= INPUT MATERIAL =
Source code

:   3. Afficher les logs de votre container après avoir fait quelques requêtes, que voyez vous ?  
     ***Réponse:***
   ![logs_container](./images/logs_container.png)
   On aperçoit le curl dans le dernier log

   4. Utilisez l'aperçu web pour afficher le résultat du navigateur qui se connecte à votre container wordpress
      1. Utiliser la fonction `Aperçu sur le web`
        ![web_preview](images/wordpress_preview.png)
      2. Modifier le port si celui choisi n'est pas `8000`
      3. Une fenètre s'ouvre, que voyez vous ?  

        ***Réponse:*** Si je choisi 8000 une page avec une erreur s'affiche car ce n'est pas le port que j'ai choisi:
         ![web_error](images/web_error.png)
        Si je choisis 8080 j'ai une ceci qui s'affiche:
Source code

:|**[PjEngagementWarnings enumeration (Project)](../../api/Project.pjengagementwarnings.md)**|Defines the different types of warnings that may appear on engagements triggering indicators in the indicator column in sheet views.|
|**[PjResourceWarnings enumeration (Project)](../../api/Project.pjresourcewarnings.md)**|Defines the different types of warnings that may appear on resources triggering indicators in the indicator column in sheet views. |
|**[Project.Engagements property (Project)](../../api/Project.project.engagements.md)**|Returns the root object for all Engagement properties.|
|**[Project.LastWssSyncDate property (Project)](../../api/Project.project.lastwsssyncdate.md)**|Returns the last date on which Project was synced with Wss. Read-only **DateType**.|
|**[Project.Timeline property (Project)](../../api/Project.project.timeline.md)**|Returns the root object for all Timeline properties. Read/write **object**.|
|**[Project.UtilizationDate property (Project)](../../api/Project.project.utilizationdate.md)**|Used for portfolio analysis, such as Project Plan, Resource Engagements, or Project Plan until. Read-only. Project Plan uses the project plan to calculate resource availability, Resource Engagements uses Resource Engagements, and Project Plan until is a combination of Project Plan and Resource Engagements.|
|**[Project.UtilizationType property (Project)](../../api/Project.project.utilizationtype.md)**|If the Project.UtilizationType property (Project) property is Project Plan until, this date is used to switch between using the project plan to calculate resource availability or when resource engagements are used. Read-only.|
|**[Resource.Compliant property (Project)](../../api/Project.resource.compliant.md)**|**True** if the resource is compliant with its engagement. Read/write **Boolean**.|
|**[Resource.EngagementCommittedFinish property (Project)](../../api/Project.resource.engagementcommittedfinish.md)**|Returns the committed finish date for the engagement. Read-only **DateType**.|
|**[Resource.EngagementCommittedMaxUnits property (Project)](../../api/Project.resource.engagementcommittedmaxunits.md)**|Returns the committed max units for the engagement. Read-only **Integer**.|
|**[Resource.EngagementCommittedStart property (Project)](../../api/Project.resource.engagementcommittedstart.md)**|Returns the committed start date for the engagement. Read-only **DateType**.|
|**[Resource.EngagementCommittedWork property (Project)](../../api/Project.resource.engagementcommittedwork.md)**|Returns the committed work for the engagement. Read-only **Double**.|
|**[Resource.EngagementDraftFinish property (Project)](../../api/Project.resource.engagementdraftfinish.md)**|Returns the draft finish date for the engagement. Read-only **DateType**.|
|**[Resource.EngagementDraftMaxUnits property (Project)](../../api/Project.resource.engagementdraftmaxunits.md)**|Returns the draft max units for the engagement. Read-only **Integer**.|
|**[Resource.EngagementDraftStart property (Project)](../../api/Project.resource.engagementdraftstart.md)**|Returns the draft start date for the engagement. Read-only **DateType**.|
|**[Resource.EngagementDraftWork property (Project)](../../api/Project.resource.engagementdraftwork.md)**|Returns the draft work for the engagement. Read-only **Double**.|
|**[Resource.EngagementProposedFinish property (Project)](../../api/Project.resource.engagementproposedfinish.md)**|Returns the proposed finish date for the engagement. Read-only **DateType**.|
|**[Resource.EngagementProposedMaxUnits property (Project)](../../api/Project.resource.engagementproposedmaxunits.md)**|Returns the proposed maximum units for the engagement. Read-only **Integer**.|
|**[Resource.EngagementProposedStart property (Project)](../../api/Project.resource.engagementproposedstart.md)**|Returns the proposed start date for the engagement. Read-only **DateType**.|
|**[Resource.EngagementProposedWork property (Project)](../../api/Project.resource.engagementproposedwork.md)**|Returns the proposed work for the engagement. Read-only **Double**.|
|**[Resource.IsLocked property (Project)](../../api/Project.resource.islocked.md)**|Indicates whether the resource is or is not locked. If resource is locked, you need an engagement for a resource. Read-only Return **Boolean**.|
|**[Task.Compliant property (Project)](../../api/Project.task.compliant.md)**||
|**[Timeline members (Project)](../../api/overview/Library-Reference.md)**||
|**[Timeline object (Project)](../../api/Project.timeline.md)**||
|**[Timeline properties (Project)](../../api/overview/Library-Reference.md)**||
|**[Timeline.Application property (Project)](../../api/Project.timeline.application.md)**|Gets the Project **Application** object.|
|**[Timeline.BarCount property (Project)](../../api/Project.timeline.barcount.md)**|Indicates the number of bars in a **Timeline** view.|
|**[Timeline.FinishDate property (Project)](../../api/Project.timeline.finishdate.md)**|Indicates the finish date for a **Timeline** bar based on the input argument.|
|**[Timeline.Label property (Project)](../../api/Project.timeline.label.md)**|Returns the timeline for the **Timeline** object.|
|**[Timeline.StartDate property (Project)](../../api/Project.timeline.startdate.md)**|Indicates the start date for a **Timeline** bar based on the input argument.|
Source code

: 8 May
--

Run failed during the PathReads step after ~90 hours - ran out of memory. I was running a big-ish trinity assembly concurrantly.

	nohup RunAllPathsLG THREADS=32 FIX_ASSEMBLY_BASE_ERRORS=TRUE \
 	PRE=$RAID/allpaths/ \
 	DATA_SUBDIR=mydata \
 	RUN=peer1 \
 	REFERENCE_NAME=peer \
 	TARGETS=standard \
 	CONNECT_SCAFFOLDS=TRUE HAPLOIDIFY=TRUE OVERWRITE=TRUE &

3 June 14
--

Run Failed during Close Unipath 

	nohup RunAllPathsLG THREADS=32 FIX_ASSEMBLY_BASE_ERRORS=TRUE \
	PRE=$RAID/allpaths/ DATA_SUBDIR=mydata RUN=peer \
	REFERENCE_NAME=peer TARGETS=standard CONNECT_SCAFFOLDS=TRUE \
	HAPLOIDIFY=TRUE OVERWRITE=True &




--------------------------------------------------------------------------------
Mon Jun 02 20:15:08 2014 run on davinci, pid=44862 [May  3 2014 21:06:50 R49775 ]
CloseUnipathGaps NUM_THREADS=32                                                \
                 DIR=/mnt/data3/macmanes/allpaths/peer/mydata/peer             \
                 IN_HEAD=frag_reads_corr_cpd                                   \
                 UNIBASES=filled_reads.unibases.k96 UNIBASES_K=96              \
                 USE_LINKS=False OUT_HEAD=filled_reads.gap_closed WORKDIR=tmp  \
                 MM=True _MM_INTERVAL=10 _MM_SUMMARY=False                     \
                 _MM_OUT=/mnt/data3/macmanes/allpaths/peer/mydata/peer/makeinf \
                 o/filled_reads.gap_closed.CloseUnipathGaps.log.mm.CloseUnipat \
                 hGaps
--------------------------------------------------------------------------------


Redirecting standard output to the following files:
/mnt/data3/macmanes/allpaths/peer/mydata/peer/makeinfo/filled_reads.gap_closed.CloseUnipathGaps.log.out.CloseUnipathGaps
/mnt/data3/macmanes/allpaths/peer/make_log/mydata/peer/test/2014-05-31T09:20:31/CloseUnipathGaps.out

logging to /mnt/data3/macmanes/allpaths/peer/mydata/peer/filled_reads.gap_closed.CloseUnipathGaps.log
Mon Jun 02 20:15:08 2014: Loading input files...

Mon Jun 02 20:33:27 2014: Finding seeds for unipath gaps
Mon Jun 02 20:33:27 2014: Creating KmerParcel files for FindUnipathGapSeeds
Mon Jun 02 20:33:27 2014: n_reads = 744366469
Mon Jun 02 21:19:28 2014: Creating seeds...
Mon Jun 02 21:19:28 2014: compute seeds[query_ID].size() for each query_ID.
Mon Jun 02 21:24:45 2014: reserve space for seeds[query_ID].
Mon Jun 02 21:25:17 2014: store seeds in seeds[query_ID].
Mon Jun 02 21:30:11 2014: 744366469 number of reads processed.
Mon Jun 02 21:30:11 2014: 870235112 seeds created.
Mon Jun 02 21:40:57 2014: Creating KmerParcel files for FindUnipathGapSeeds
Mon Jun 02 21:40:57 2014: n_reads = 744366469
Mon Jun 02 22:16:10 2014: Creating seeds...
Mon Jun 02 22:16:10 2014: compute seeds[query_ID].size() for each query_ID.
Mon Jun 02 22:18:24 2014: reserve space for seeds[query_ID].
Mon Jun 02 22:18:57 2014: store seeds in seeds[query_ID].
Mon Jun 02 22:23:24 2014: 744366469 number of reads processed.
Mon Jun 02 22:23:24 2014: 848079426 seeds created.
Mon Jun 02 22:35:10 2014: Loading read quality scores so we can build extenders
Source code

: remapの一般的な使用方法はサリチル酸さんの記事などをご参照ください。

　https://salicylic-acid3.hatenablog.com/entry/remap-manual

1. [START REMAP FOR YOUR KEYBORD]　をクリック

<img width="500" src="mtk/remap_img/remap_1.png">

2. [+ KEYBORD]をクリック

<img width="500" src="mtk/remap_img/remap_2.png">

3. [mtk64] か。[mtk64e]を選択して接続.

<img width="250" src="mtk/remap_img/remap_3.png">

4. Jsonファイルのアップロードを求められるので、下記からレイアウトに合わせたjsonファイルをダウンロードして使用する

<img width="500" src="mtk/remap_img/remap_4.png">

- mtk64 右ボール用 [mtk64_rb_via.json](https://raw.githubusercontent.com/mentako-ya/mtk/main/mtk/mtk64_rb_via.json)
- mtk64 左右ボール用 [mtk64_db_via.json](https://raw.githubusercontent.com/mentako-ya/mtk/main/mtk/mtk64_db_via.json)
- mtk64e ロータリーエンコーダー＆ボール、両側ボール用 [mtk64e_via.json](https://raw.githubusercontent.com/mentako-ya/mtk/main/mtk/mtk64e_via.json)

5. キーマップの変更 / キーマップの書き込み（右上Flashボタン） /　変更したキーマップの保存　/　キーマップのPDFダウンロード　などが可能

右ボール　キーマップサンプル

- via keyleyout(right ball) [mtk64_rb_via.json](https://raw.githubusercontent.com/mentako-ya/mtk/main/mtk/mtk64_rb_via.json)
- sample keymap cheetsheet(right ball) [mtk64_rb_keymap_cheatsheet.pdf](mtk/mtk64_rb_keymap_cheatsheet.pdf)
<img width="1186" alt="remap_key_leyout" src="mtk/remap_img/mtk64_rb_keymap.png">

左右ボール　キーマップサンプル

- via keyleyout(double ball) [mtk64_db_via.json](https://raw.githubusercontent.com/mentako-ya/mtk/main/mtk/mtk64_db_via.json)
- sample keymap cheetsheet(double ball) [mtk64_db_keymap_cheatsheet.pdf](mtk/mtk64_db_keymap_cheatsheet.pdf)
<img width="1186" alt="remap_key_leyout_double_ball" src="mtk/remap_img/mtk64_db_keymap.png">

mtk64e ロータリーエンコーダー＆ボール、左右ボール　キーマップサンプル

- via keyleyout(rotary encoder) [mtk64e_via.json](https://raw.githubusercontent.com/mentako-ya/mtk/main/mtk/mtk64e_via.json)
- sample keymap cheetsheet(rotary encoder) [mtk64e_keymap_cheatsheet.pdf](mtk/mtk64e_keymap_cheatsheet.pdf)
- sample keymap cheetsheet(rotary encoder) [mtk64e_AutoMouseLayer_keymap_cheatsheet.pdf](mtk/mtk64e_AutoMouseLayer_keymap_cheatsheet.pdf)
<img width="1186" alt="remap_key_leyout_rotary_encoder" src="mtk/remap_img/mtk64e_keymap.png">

= DESCRIPTION OF THE TASK =
Turn everything from the start of the data down through the line containing "On aperçoit le curl dans le dernier log" into a JSON list of strings, with one string per line and blank lines left out.

= COMPLETED EXERCISE =
[
  "Source code",
  ":   3. Afficher les logs de votre container après avoir fait quelques requêtes, que voyez vous ?  ",
  "     ***Réponse:***",
  "   ![logs_container](./images/logs_container.png)",
  "   On aperçoit le curl dans le dernier log"
]